REQUIRED WORK:
Could you return the text of every item below verbatim, with the pictures left out?

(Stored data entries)
§ §

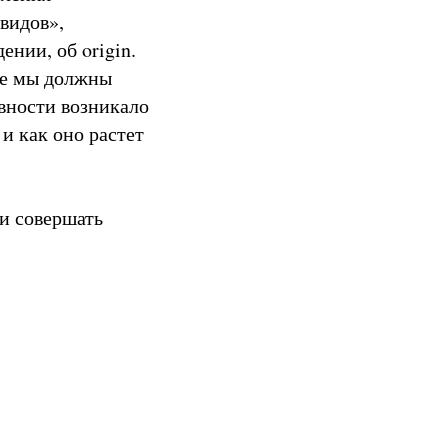
видов»,
нии, об origin.
ае мы должны
ивности возникало
и как оно растет
 и совершать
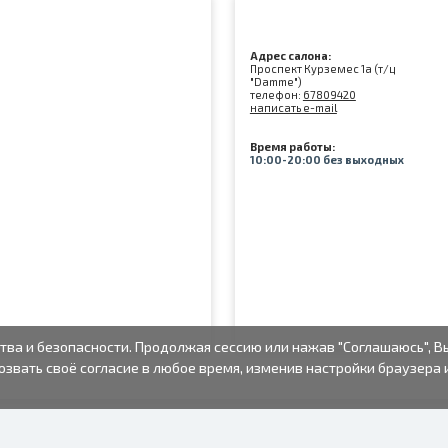
Адрес салона:
Проспект Курземес 1а (т/ц
"Damme")
телефон:
67809420
написать e-mail
Время работы:
10:00-20:00 без выходных
тва и безопасности. Продолжая сессию или нажав "Соглашаюсь", В
озвать своё согласие в любое время, изменив настройки браузера 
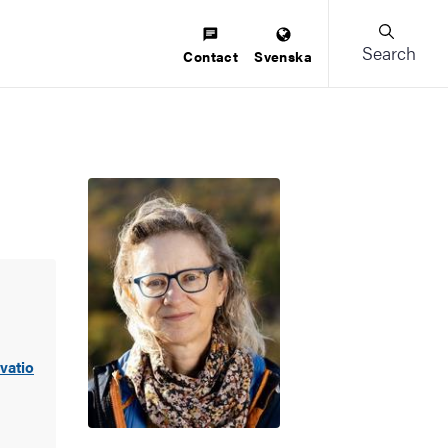
Search
Contact
Svenska
vatio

§ §

REPLY TO THE TASK:
видов»,
нии, об origin.
ае мы должны
ивности возникало
и как оно растет
 и совершать
Адрес салона:
Проспект Курземес 1а (т/ц
"Damme")
телефон:
67809420
написать e-mail
Время работы:
10:00-20:00 без выходных
тва и безопасности. Продолжая сессию или нажав "Соглашаюсь", В
озвать своё согласие в любое время, изменив настройки браузера 
Search
Contact
Svenska
vatio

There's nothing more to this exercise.